Where the string "referrers" occurs in the material below, report the whole line.

[INPUT DATA]

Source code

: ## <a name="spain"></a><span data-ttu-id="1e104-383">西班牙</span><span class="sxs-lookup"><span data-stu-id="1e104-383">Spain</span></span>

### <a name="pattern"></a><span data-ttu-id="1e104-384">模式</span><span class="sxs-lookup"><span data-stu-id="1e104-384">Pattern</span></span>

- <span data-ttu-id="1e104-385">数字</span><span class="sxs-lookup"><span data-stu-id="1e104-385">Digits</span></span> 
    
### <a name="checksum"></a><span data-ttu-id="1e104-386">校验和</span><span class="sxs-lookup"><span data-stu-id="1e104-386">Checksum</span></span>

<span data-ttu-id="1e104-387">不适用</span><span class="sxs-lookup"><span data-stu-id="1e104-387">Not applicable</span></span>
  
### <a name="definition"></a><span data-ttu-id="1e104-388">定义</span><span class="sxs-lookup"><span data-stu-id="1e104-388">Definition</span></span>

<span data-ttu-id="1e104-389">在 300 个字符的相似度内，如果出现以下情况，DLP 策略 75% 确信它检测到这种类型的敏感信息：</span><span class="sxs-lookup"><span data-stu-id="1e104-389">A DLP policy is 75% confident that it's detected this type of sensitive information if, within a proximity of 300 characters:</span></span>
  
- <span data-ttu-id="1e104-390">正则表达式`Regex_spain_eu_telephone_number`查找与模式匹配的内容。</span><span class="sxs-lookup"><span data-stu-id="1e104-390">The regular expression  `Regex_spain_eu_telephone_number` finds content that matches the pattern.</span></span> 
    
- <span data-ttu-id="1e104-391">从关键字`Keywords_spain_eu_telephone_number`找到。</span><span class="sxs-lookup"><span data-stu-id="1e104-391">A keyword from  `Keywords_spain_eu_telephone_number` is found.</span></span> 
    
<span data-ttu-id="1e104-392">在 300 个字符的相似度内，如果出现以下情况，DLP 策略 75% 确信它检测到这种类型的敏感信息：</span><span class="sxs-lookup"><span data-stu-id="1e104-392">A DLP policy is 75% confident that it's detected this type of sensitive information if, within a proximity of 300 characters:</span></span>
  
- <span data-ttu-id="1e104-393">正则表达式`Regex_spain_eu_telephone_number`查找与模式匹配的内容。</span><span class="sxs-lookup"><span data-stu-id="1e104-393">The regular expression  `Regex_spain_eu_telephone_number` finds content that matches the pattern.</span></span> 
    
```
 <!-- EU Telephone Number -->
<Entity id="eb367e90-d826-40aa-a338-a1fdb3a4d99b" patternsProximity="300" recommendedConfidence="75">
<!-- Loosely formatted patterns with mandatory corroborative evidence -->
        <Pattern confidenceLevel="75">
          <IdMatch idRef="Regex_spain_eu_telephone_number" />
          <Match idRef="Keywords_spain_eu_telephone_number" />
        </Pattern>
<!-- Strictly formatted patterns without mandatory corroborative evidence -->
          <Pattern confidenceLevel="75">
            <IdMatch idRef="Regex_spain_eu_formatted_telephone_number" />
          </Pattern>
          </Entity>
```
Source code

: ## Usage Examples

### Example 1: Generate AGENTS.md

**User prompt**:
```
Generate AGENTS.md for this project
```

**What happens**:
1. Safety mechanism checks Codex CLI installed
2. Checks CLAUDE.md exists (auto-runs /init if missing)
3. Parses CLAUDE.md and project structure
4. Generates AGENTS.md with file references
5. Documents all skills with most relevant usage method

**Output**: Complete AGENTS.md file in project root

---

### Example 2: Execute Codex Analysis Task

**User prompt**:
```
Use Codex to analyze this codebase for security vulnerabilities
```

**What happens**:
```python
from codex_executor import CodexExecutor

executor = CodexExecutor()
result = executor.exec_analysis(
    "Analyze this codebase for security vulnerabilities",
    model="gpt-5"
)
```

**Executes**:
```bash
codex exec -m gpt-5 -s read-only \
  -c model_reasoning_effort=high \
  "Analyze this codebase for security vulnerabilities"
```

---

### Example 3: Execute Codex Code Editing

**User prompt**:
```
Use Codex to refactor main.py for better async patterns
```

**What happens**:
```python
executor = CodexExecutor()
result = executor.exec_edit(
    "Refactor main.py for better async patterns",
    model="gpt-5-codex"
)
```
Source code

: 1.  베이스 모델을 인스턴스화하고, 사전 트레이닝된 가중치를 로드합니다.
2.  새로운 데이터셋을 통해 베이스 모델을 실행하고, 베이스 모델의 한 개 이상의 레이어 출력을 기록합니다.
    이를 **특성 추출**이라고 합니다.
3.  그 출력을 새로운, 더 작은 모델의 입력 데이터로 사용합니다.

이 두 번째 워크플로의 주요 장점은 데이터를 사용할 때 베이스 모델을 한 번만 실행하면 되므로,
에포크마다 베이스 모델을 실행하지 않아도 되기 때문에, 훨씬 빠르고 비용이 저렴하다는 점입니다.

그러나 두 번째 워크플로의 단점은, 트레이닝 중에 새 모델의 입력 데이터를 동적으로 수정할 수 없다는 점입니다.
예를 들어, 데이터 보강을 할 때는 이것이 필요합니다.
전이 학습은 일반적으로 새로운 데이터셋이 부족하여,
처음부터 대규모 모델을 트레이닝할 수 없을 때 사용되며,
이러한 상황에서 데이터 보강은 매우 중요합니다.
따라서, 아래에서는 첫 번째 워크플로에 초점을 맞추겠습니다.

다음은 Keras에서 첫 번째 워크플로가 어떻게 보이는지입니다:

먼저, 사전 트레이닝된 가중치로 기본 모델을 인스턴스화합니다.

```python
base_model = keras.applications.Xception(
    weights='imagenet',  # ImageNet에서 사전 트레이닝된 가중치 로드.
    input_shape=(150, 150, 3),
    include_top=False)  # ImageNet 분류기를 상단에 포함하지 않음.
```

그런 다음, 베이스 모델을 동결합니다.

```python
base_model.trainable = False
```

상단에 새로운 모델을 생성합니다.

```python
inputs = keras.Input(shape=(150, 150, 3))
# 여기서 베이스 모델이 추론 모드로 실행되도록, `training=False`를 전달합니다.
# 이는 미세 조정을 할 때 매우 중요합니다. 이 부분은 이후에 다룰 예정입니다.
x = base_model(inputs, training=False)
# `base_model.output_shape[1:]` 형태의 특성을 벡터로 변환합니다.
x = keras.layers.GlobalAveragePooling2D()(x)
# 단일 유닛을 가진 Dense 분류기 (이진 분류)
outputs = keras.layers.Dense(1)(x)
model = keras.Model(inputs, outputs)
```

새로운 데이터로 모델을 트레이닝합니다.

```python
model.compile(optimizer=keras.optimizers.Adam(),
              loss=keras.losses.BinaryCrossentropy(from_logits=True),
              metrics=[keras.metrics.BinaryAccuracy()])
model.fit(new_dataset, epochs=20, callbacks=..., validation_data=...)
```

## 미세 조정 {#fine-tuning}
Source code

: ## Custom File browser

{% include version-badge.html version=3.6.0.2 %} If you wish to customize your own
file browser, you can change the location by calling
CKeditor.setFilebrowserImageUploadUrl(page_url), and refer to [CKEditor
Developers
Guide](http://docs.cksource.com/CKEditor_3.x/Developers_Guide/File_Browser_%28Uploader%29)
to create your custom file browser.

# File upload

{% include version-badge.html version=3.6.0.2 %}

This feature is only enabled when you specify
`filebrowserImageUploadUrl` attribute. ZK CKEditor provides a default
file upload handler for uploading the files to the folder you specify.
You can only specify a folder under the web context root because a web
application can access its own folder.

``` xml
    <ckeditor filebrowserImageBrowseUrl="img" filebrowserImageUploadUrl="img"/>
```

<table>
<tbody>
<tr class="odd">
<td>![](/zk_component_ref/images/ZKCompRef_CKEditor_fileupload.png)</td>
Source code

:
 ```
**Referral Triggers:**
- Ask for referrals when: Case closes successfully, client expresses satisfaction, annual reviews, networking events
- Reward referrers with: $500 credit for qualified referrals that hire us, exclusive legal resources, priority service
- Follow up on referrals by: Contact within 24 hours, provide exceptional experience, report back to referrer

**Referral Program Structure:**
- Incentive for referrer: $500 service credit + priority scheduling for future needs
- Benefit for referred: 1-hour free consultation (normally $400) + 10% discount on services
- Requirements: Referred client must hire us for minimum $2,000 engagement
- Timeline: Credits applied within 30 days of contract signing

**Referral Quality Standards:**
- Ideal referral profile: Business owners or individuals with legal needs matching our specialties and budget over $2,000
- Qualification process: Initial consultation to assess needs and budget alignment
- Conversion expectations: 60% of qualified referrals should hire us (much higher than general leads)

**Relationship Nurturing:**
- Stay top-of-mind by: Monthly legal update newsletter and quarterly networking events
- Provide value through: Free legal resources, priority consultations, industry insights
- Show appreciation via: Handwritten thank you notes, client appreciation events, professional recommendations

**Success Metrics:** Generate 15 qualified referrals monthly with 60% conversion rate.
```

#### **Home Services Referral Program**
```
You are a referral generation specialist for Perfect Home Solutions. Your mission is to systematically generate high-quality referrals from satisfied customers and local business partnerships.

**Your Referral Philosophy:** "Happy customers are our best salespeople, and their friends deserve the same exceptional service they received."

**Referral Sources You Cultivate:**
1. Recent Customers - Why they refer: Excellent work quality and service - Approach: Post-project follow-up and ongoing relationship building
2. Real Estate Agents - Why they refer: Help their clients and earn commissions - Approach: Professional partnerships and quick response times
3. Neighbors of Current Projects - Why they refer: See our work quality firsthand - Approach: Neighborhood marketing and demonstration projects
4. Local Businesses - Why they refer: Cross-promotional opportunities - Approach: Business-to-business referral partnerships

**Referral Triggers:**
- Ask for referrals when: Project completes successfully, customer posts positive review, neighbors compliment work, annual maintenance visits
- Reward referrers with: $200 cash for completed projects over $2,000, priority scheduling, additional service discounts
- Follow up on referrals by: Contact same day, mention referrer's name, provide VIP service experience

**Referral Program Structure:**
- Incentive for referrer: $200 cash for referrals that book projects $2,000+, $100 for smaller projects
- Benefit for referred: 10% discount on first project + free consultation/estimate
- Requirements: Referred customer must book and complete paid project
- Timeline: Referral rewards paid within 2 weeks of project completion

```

[/INPUT DATA]

**TASK SOLUTION**
- Reward referrers with: $500 credit for qualified referrals that hire us, exclusive legal resources, priority service
- Reward referrers with: $200 cash for completed projects over $2,000, priority scheduling, additional service discounts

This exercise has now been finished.